* [What this task involves]:
All that should come back is the lines of the data below from the one containing "Запада. В 1950 году страны подписали первое" to the one containing "пересматривались в сторону уменьшения. А", inclusive, exactly as they stand.

______

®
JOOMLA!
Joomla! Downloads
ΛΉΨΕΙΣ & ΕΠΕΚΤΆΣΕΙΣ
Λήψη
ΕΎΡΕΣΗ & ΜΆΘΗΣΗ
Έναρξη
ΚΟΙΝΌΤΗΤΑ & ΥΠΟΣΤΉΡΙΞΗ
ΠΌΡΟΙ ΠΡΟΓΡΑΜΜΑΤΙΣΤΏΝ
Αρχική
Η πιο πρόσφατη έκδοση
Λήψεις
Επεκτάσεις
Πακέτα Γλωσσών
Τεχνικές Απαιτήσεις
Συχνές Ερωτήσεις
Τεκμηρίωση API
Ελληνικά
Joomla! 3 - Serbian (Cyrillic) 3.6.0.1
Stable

______

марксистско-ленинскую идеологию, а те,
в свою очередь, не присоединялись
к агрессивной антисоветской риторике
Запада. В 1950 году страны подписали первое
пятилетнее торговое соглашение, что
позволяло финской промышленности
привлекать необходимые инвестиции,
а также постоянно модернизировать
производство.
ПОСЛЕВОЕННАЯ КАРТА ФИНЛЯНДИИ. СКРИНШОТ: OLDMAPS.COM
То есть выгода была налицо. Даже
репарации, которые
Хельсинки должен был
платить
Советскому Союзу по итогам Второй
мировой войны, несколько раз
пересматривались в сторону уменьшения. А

______

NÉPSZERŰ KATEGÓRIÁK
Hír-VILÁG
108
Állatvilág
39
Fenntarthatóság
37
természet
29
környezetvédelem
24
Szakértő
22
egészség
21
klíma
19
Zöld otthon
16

______

* [Written response]:
Запада. В 1950 году страны подписали первое
пятилетнее торговое соглашение, что
позволяло финской промышленности
привлекать необходимые инвестиции,
а также постоянно модернизировать
производство.
ПОСЛЕВОЕННАЯ КАРТА ФИНЛЯНДИИ. СКРИНШОТ: OLDMAPS.COM
То есть выгода была налицо. Даже
репарации, которые
Хельсинки должен был
платить
Советскому Союзу по итогам Второй
мировой войны, несколько раз
пересматривались в сторону уменьшения. А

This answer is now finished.